Following the baptisms, the new Christians return to their homes and come back with their wives and families to be in their turn prepared for baptism. After all had been baptised, I order that the temples of the false Gods be pulled down and idols broken. I know not how to describe in words the joy I feel before the spectacle of pulling down and destroying the idols by the very people who formerly worshipped them.

Everyone who came in contact with Xavier seems to have agreed that he was a saint. Men might disagree with him; but in all the extensive records there is not a single word that runs contrary to the general verdict as to his saintliness. There are many references to the long hours that he spent in prayer and in rapt contemplation of his Lord. He disclaimed anything in the way of miraculous powers; in his devotions there was nothing that could be called mystical in any strict sense of that term. He seems to have followed the broad lines of medieval devotional practice, profoundly influenced by the Spiritual Exercises of his master Ignatius. Xavier, like Ignatius, was in all things a medieval man, untouched by any of the new currents of thought in theology or in the daily affairs of life. It is probable that, in the ten years of his sojourn in the East, he never possessed a Bible or even a New Testament. Apart from his breviary and his missal, his sole companion seems to have been the work of Marcus Marulus, Opus de religiose vivendi institutione, a thick book of 680 pages, published at Cologne in 1531. He seems rarely to have based his discourses directly on the Bible...
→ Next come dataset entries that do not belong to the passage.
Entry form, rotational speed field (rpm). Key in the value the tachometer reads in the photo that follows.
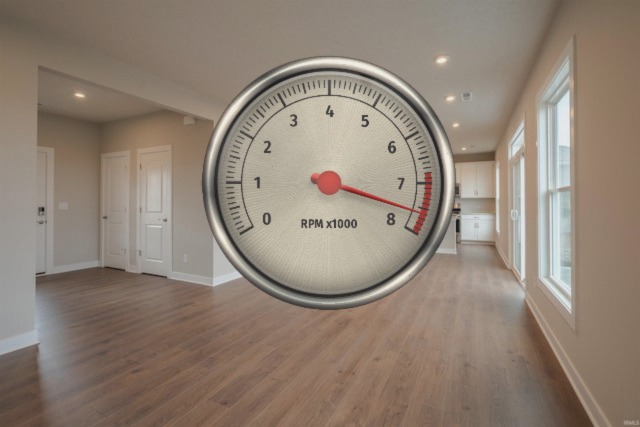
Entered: 7600 rpm
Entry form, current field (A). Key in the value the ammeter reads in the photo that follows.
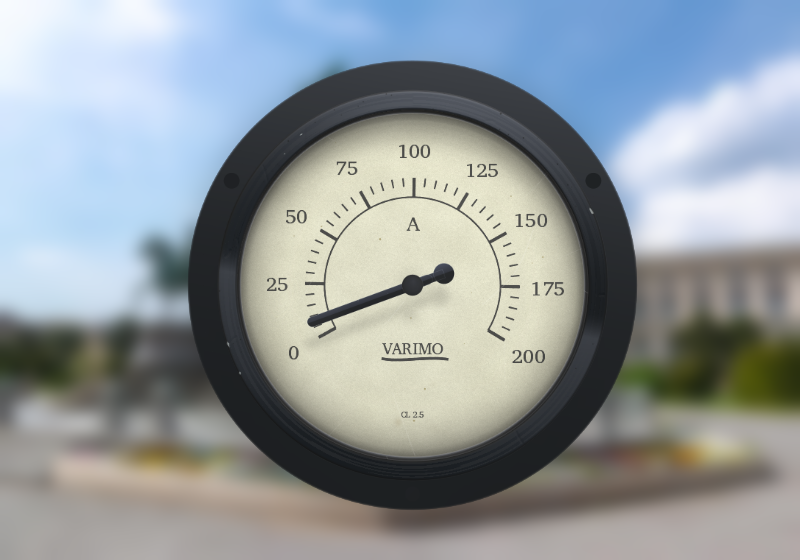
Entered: 7.5 A
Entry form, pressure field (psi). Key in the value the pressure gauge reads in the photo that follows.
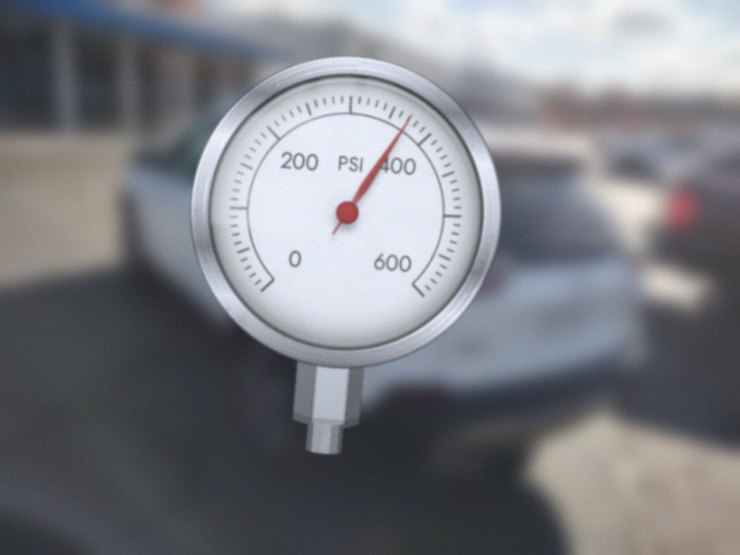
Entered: 370 psi
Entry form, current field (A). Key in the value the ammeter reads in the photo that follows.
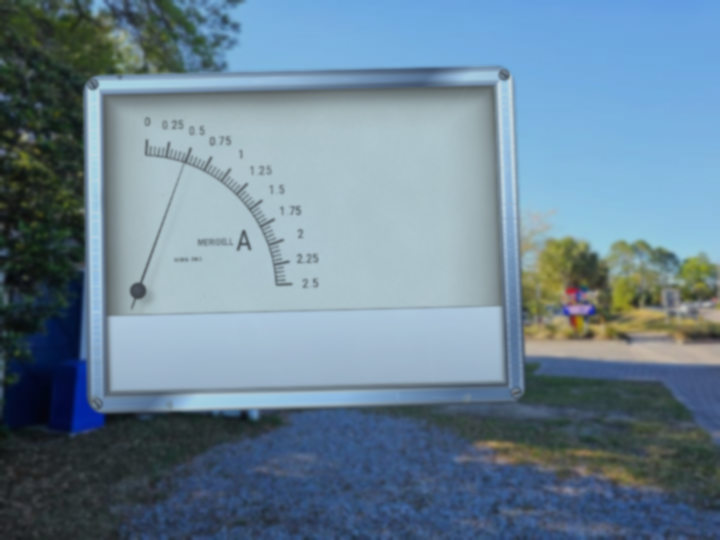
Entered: 0.5 A
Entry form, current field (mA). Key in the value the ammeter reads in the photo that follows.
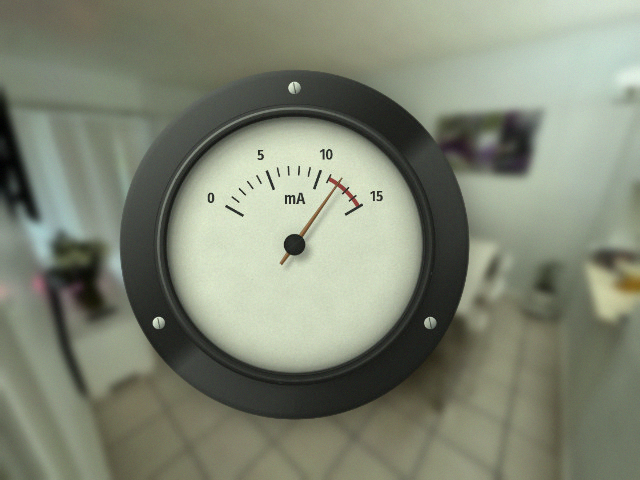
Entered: 12 mA
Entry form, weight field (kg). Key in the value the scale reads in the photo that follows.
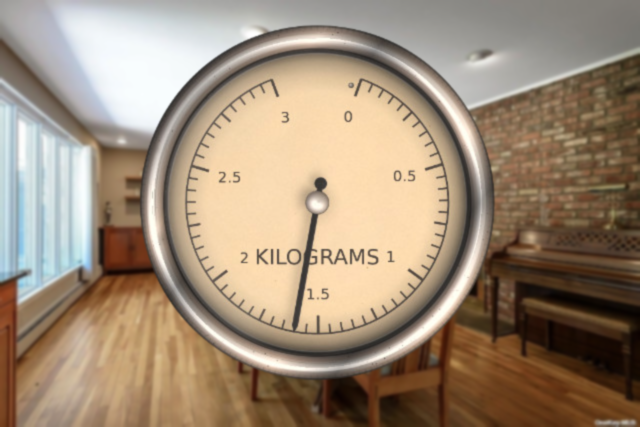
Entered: 1.6 kg
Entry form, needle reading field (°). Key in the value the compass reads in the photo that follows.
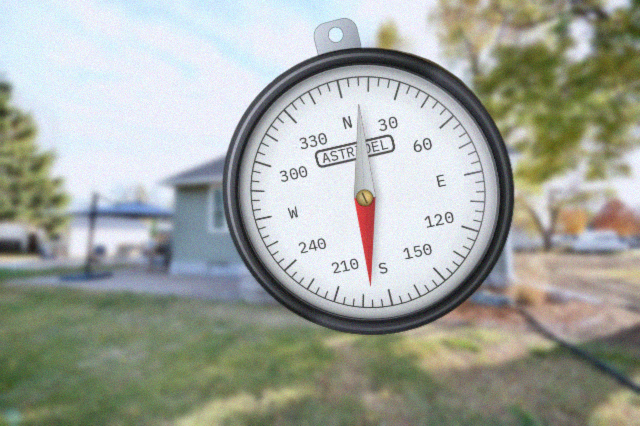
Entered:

Almost from the time of Xavier's actual presence on the Coast, the work of legend-building began, and it came to be firmly believed that he possessed miraculous powers, which extended even to the raising of the dead. Xavier never made such extravagant claims for himself.

To a considerable extent the shape of Xavier's missionary work was determined by this threefold authority. Personally the most modest of men, his imagination was fired by the progress of Portuguese discovery and by the thought of lands and empires to be brought within the kingdom of Christ. He had not gone out to be the supervisor of a little handful of Jesuits in a small corner of India. His own temperament may have been restless; but there is a certain magnificence in a restlessness which led him to contain within a single glance India and the Moluccas, Japan, and, even beyond Japan, China.